For the first two steps, finding the estimated phase durations and cash percent per phase, we’ve found that simple math works best, for interpretability and consistency. We use a weighted average across our “clean” historical actuals to produce these estimated assumptions.

For modeling the shape of spend throughout each phase, we perform constrained optimization to fit a 3rd degree polynomial function. The constraints include:

Must pass through the points (0,0) and (1,1). This ensures that 0% through the phase, 0% of that phase’s cash has been spent. Similarly, 100% through the phase, 100% of that phase’s cash has been spent.
The derivative must be non-negative. This ensures that the function is monotonically increasing, avoiding counterintuitively forecasting any negative spend.

The optimization’s objective function minimizes the sum of squared residuals and returns the coefficients of the polynomial that will guide the shape of cash spend through each phase.
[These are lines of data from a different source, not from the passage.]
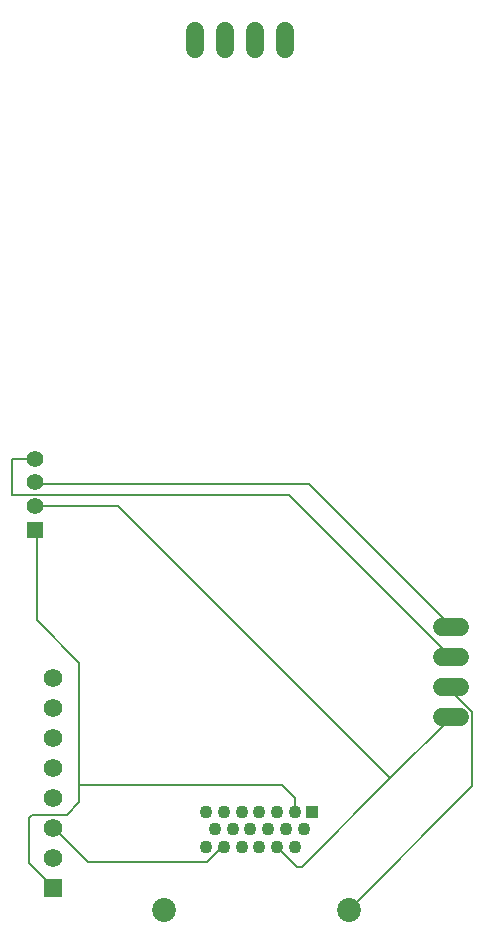
<source format=gbr>
G04 EAGLE Gerber RS-274X export*
G75*
%MOMM*%
%FSLAX34Y34*%
%LPD*%
%INBottom Copper*%
%IPPOS*%
%AMOC8*
5,1,8,0,0,1.08239X$1,22.5*%
G01*
G04 Define Apertures*
%ADD10C,1.524000*%
%ADD11C,1.088000*%
%ADD12C,2.025000*%
%ADD13R,1.088000X1.088000*%
%ADD14R,1.560000X1.560000*%
%ADD15C,1.560000*%
%ADD16R,1.408000X1.408000*%
%ADD17C,1.408000*%
%ADD18C,0.152400*%
D10*
X396740Y189400D02*
X381500Y189400D01*
X381500Y214800D02*
X396740Y214800D01*
X396740Y240200D02*
X381500Y240200D01*
X381500Y265600D02*
X396740Y265600D01*
D11*
X226434Y79570D03*
X241434Y79570D03*
X256434Y79570D03*
X211434Y79570D03*
X196434Y79570D03*
X181434Y79570D03*
X233934Y94570D03*
X248934Y94570D03*
X263934Y94570D03*
X218934Y94570D03*
X203934Y94570D03*
X188934Y94570D03*
X226434Y109570D03*
X241434Y109570D03*
X256434Y109570D03*
X211434Y109570D03*
X196434Y109570D03*
X181434Y109570D03*
D12*
X145434Y26570D03*
X302434Y26570D03*
D13*
X271434Y109570D03*
D14*
X51860Y44700D03*
D15*
X51860Y70100D03*
X51860Y95500D03*
X51860Y120900D03*
X51860Y146300D03*
X51860Y171700D03*
X51860Y197100D03*
X51860Y222500D03*
D10*
X172100Y754880D02*
X172100Y770120D01*
X197500Y770120D02*
X197500Y754880D01*
X222900Y754880D02*
X222900Y770120D01*
X248300Y770120D02*
X248300Y754880D01*
D16*
X36800Y348300D03*
D17*
X36800Y368300D03*
X36800Y388300D03*
X36800Y408300D03*
D18*
X337514Y137870D02*
X388620Y188976D01*
X389120Y189400D01*
X337514Y137870D02*
X107084Y368300D01*
X36800Y368300D01*
X337514Y137870D02*
X262634Y62990D01*
X258013Y62990D01*
X241434Y79570D01*
X390144Y210312D02*
X390144Y213360D01*
X390144Y210312D02*
X406908Y193548D01*
X406908Y131064D01*
X303276Y27432D01*
X390144Y213360D02*
X389120Y214800D01*
X303276Y27432D02*
X302434Y26570D01*
X256434Y109570D02*
X256434Y121278D01*
X245364Y132348D01*
X74008Y132348D01*
X74008Y117348D02*
X63340Y106680D01*
X33768Y106680D01*
X31148Y104060D01*
X31148Y66388D01*
X51816Y45720D01*
X51860Y44700D01*
X38100Y271460D02*
X38100Y347472D01*
X38100Y271460D02*
X74008Y235552D01*
X74008Y132348D02*
X74008Y117348D01*
X74008Y132348D02*
X74008Y235552D01*
X38100Y347472D02*
X36800Y348300D01*
X38100Y387096D02*
X268224Y387096D01*
X388620Y266700D01*
X38100Y387096D02*
X36800Y388300D01*
X388620Y266700D02*
X389120Y265600D01*
X388620Y240792D02*
X251460Y377952D01*
X388620Y240792D02*
X389120Y240200D01*
X251460Y377952D02*
X17474Y377952D01*
X17474Y408300D02*
X36800Y408300D01*
X17474Y408300D02*
X17474Y377952D01*
X195072Y79248D02*
X182452Y66628D01*
X81200Y66628D01*
X53340Y94488D01*
X195072Y79248D02*
X196434Y79570D01*
X53340Y94488D02*
X51860Y95500D01*
M02*

</source>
Once we have these coefficients, we can evaluate this polynomial at each day of the expected phase duration, and then multiply the result by the expected cash per phase. With some additional data processing, this yields an expected percent of cash spend each day leading up to and beyond the launch date, which we can base our forecasts on.
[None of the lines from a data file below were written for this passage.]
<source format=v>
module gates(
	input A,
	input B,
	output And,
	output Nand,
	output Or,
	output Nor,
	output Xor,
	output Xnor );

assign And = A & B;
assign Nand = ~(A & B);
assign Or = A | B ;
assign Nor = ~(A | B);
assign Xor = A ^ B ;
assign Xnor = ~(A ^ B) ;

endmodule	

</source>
Assistive Speech Recognition in Dubbing Workflows at Netflix

Tanguy Cornau

Great stories can come from anywhere and be loved everywhere. At Netflix, we strive to make our titles accessible to a global audience, transcending language barriers to connect with viewers worldwide. One of the key ways we achieve this is through creating dubs in many languages.
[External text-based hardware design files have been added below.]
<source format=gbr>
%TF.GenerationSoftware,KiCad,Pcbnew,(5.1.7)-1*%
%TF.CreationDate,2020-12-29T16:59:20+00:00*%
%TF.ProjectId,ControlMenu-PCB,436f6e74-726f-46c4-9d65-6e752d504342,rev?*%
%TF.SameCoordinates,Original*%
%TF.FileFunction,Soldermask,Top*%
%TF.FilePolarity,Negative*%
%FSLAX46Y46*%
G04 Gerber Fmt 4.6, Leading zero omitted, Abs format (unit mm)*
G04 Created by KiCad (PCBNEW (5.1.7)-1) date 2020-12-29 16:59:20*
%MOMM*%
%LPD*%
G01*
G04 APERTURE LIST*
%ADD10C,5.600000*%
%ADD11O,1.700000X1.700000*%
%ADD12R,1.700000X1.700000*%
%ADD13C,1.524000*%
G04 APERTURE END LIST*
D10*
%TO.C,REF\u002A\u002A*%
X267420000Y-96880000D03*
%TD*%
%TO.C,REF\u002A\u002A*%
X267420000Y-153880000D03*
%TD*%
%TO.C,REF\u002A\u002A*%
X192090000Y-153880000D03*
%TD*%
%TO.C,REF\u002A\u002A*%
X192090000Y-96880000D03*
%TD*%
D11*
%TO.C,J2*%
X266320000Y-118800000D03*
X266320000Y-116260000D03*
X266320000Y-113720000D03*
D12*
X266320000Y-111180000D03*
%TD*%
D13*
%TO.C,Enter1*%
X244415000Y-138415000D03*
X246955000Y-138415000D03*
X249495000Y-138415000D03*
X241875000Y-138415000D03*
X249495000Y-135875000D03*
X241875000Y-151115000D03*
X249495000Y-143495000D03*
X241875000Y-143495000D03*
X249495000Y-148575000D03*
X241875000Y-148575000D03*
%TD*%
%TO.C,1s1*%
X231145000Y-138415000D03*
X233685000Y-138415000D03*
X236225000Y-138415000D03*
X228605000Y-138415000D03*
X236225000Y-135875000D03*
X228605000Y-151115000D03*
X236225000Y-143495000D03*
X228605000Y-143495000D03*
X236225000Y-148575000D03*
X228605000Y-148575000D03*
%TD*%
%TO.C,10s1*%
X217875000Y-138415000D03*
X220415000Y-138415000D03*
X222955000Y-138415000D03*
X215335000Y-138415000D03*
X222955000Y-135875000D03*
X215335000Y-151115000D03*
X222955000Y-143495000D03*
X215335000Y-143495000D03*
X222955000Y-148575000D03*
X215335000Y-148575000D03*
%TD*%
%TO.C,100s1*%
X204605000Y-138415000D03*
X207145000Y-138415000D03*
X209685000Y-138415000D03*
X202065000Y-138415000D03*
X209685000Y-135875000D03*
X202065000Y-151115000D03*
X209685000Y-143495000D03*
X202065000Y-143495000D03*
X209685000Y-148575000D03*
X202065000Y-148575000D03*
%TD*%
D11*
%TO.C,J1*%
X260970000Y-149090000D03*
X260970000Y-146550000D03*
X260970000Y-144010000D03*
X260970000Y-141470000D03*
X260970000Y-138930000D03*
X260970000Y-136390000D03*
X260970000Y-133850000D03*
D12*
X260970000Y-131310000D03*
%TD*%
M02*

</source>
From the transcription of the original titles all the way to the delivery of the dub audio, we blend innovation with human expertise to preserve the original creative intent.

Leveraging technologies like Assistive Speech Recognition (ASR), we seek to make the transcription part of the process more efficient for our linguists. Transcription, in our context, involves creating a verbatim script of the spoken dialogue, along with precise timing information to perfectly align the text with the original video. With ASR, instead of starting the transcription from scratch, linguists get a pre-generated starting point which they can use and edit for complete accuracy.

This efficiency enables linguists to focus more on other creative tasks, such as adding cultural annotations and references, which are crucial for downstream dubbing.

With ASR, and other new and enhanced technologies we introduce, rigorous analytics and measurement are essential to their success. To effectively evaluate our ASR system, we’ve established a multi-layered measurement framework that provides comprehensive insights into its performance across many dimensions (for example, the accuracy of the text and timing predictions), offline and online.

ASR is expected to perform differently for various languages; therefore, at a high level, we track metrics by original language of the show, allowing us to assess overall ASR effectiveness and identify trends across different linguistic contexts. We further break down performance by various dimensions, e.g. content type, genre, etc… to help us pinpoint specific areas where the ASR system may encounter difficulties. Furthermore, our framework allows us to conduct in-depth analyses of individual titles’ transcription, focusing on critical quality dimensions around text and timing accuracy of ASR suggestions. By zooming in on where the system falls short, we gain valuable insights into specific challenges, enabling us to further refine our understanding of ASR performance.

These measurement layers collectively empower us to continuously monitor, identify improvement areas, and implement targeted enhancements, ensuring that our ASR technology gets more and more accurate, effective, and helpful to linguists across diverse content types and languages. By refining our dubbing workflows through these innovations, we aim to keep improving the quality of our dubs to help great stories travel across the globe and bring joy to our members.